[ПРЕДЛОЖЕННЫЙ ОТРЫВОК]
******

С какого-то времени будущее больше не было скрыто от него завесой: «Великие события застанут нас врасплох, как спящих дев» (записная книжка, лето 1897 года); он не сомневался, что они сметут описанный им, опостылевший вконец мир (что мир – всякий сколь-нибудь нормальный человек уже за полжизни надоедает себе до посинения, и Чехов здесь не исключение, см. об этом в главе «Домострой»), что лет через тридцать – сорок все будут работать, самодержавие рухнет. Он желал своей стране поражения в начавшейся на Дальнем Востоке войне («Литературное наследство», т. 87, с. 302), дядья его жены оказались на фронте, он и сам, написавший «Остров Сахалин», отправился бы туда военврачом, если бы не чахотка и созревшее к тому времени твердое намерение умереть (современники недвусмысленно свидетельствуют об этом, да и в письмах Чехова нет-нет да и проскользнет). А не можешь, не хочешь участвовать в судьбоносных событиях – освободи авансцену: закон един для всех. Но к этому мы еще вернемся. Пора приступать к делу.
Самовоспитание
Самый известный чеховский сюжет – не литературный, а автобиографический (он предлагал его в качестве литературного Суворину в письме от 7.01.1889). Это всем известная история о том, как некий молодой человек (читай: Антон Павлович) выдавливал из себя по капле раба, покуда однажды, проснувшись, не почувствовал вдруг себя окончательно свободным человеком (в котором «должно быть все прекрасно» – по гардероб включительно, если верить вымышленному им доктору Астрову).
Действительно, глядя на результат, трудно поверить, что такое возможно: отец – деспот и ханжа (брату Александру 2.01.1889: «…деспотизм и ложь исковеркали наше детство до такой степени, что тошно и страшно вспоминать»), телесные и другие наказания, брошенность (бегство отца в Москву от долговой тюрьмы и отъезд семьи), изнурительные труды и унизительная бедность все три последних гимназических года в Таганроге, последующие десять лет учебы на врача и погони за любой возможностью заработать копейку уже в Москве (работа на износ для «Будильника», «Стрекозы», «Осколков» и др. изданий), отсутствие времени и условий для устройства какой бы то ни было личной жизни (т. е. вынужденные походы в бордели) и, наконец, шаткое, неустойчивое положение молодого человека, принявшего на себя груз ответственности – взявшего на иждивение родителей, вынужденного заботиться не только о сестре и младших братьях, но и о непутевых старших (в вышеупомянутом письме Суворину: «Что писатели-дворяне брали у природы даром, то разночинцы покупают ценою молодости»). В силу этого он не только был признан старшим в разбредшейся, кто куда, патриархальной семье, но и оказался намертво привязанным к ней.

******

[УСЛОВИЕ ЗАДАНИЯ] Перепишите из отрывка о Чехове участок от слов «Самовоспитание» до слов «им доктору Астрову).», поменяв «Суворину» на «издателю».

[ВЫДЕРЖКИ ИЗ МАТЕРИАЛА]
******

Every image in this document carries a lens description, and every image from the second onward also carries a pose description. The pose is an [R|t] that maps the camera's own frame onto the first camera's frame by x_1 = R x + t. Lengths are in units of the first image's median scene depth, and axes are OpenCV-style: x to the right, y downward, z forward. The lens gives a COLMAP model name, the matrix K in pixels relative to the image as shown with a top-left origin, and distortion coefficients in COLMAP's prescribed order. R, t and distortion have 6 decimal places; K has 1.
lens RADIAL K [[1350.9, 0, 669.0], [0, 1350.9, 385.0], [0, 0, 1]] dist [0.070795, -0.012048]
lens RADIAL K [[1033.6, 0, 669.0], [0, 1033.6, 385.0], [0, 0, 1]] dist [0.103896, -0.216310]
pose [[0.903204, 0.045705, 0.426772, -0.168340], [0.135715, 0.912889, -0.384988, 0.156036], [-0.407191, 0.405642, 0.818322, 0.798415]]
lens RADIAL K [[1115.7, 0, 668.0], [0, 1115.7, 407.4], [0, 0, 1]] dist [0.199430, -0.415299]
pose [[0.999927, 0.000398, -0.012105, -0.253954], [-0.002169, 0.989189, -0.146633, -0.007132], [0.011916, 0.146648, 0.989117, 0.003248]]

******

[ОТВЕТ К ЗАДАНИЮ]
Самовоспитание
Самый известный чеховский сюжет – не литературный, а автобиографический (он предлагал его в качестве литературного издателю в письме от 7.01.1889). Это всем известная история о том, как некий молодой человек (читай: Антон Павлович) выдавливал из себя по капле раба, покуда однажды, проснувшись, не почувствовал вдруг себя окончательно свободным человеком (в котором «должно быть все прекрасно» – по гардероб включительно, если верить вымышленному им доктору Астрову).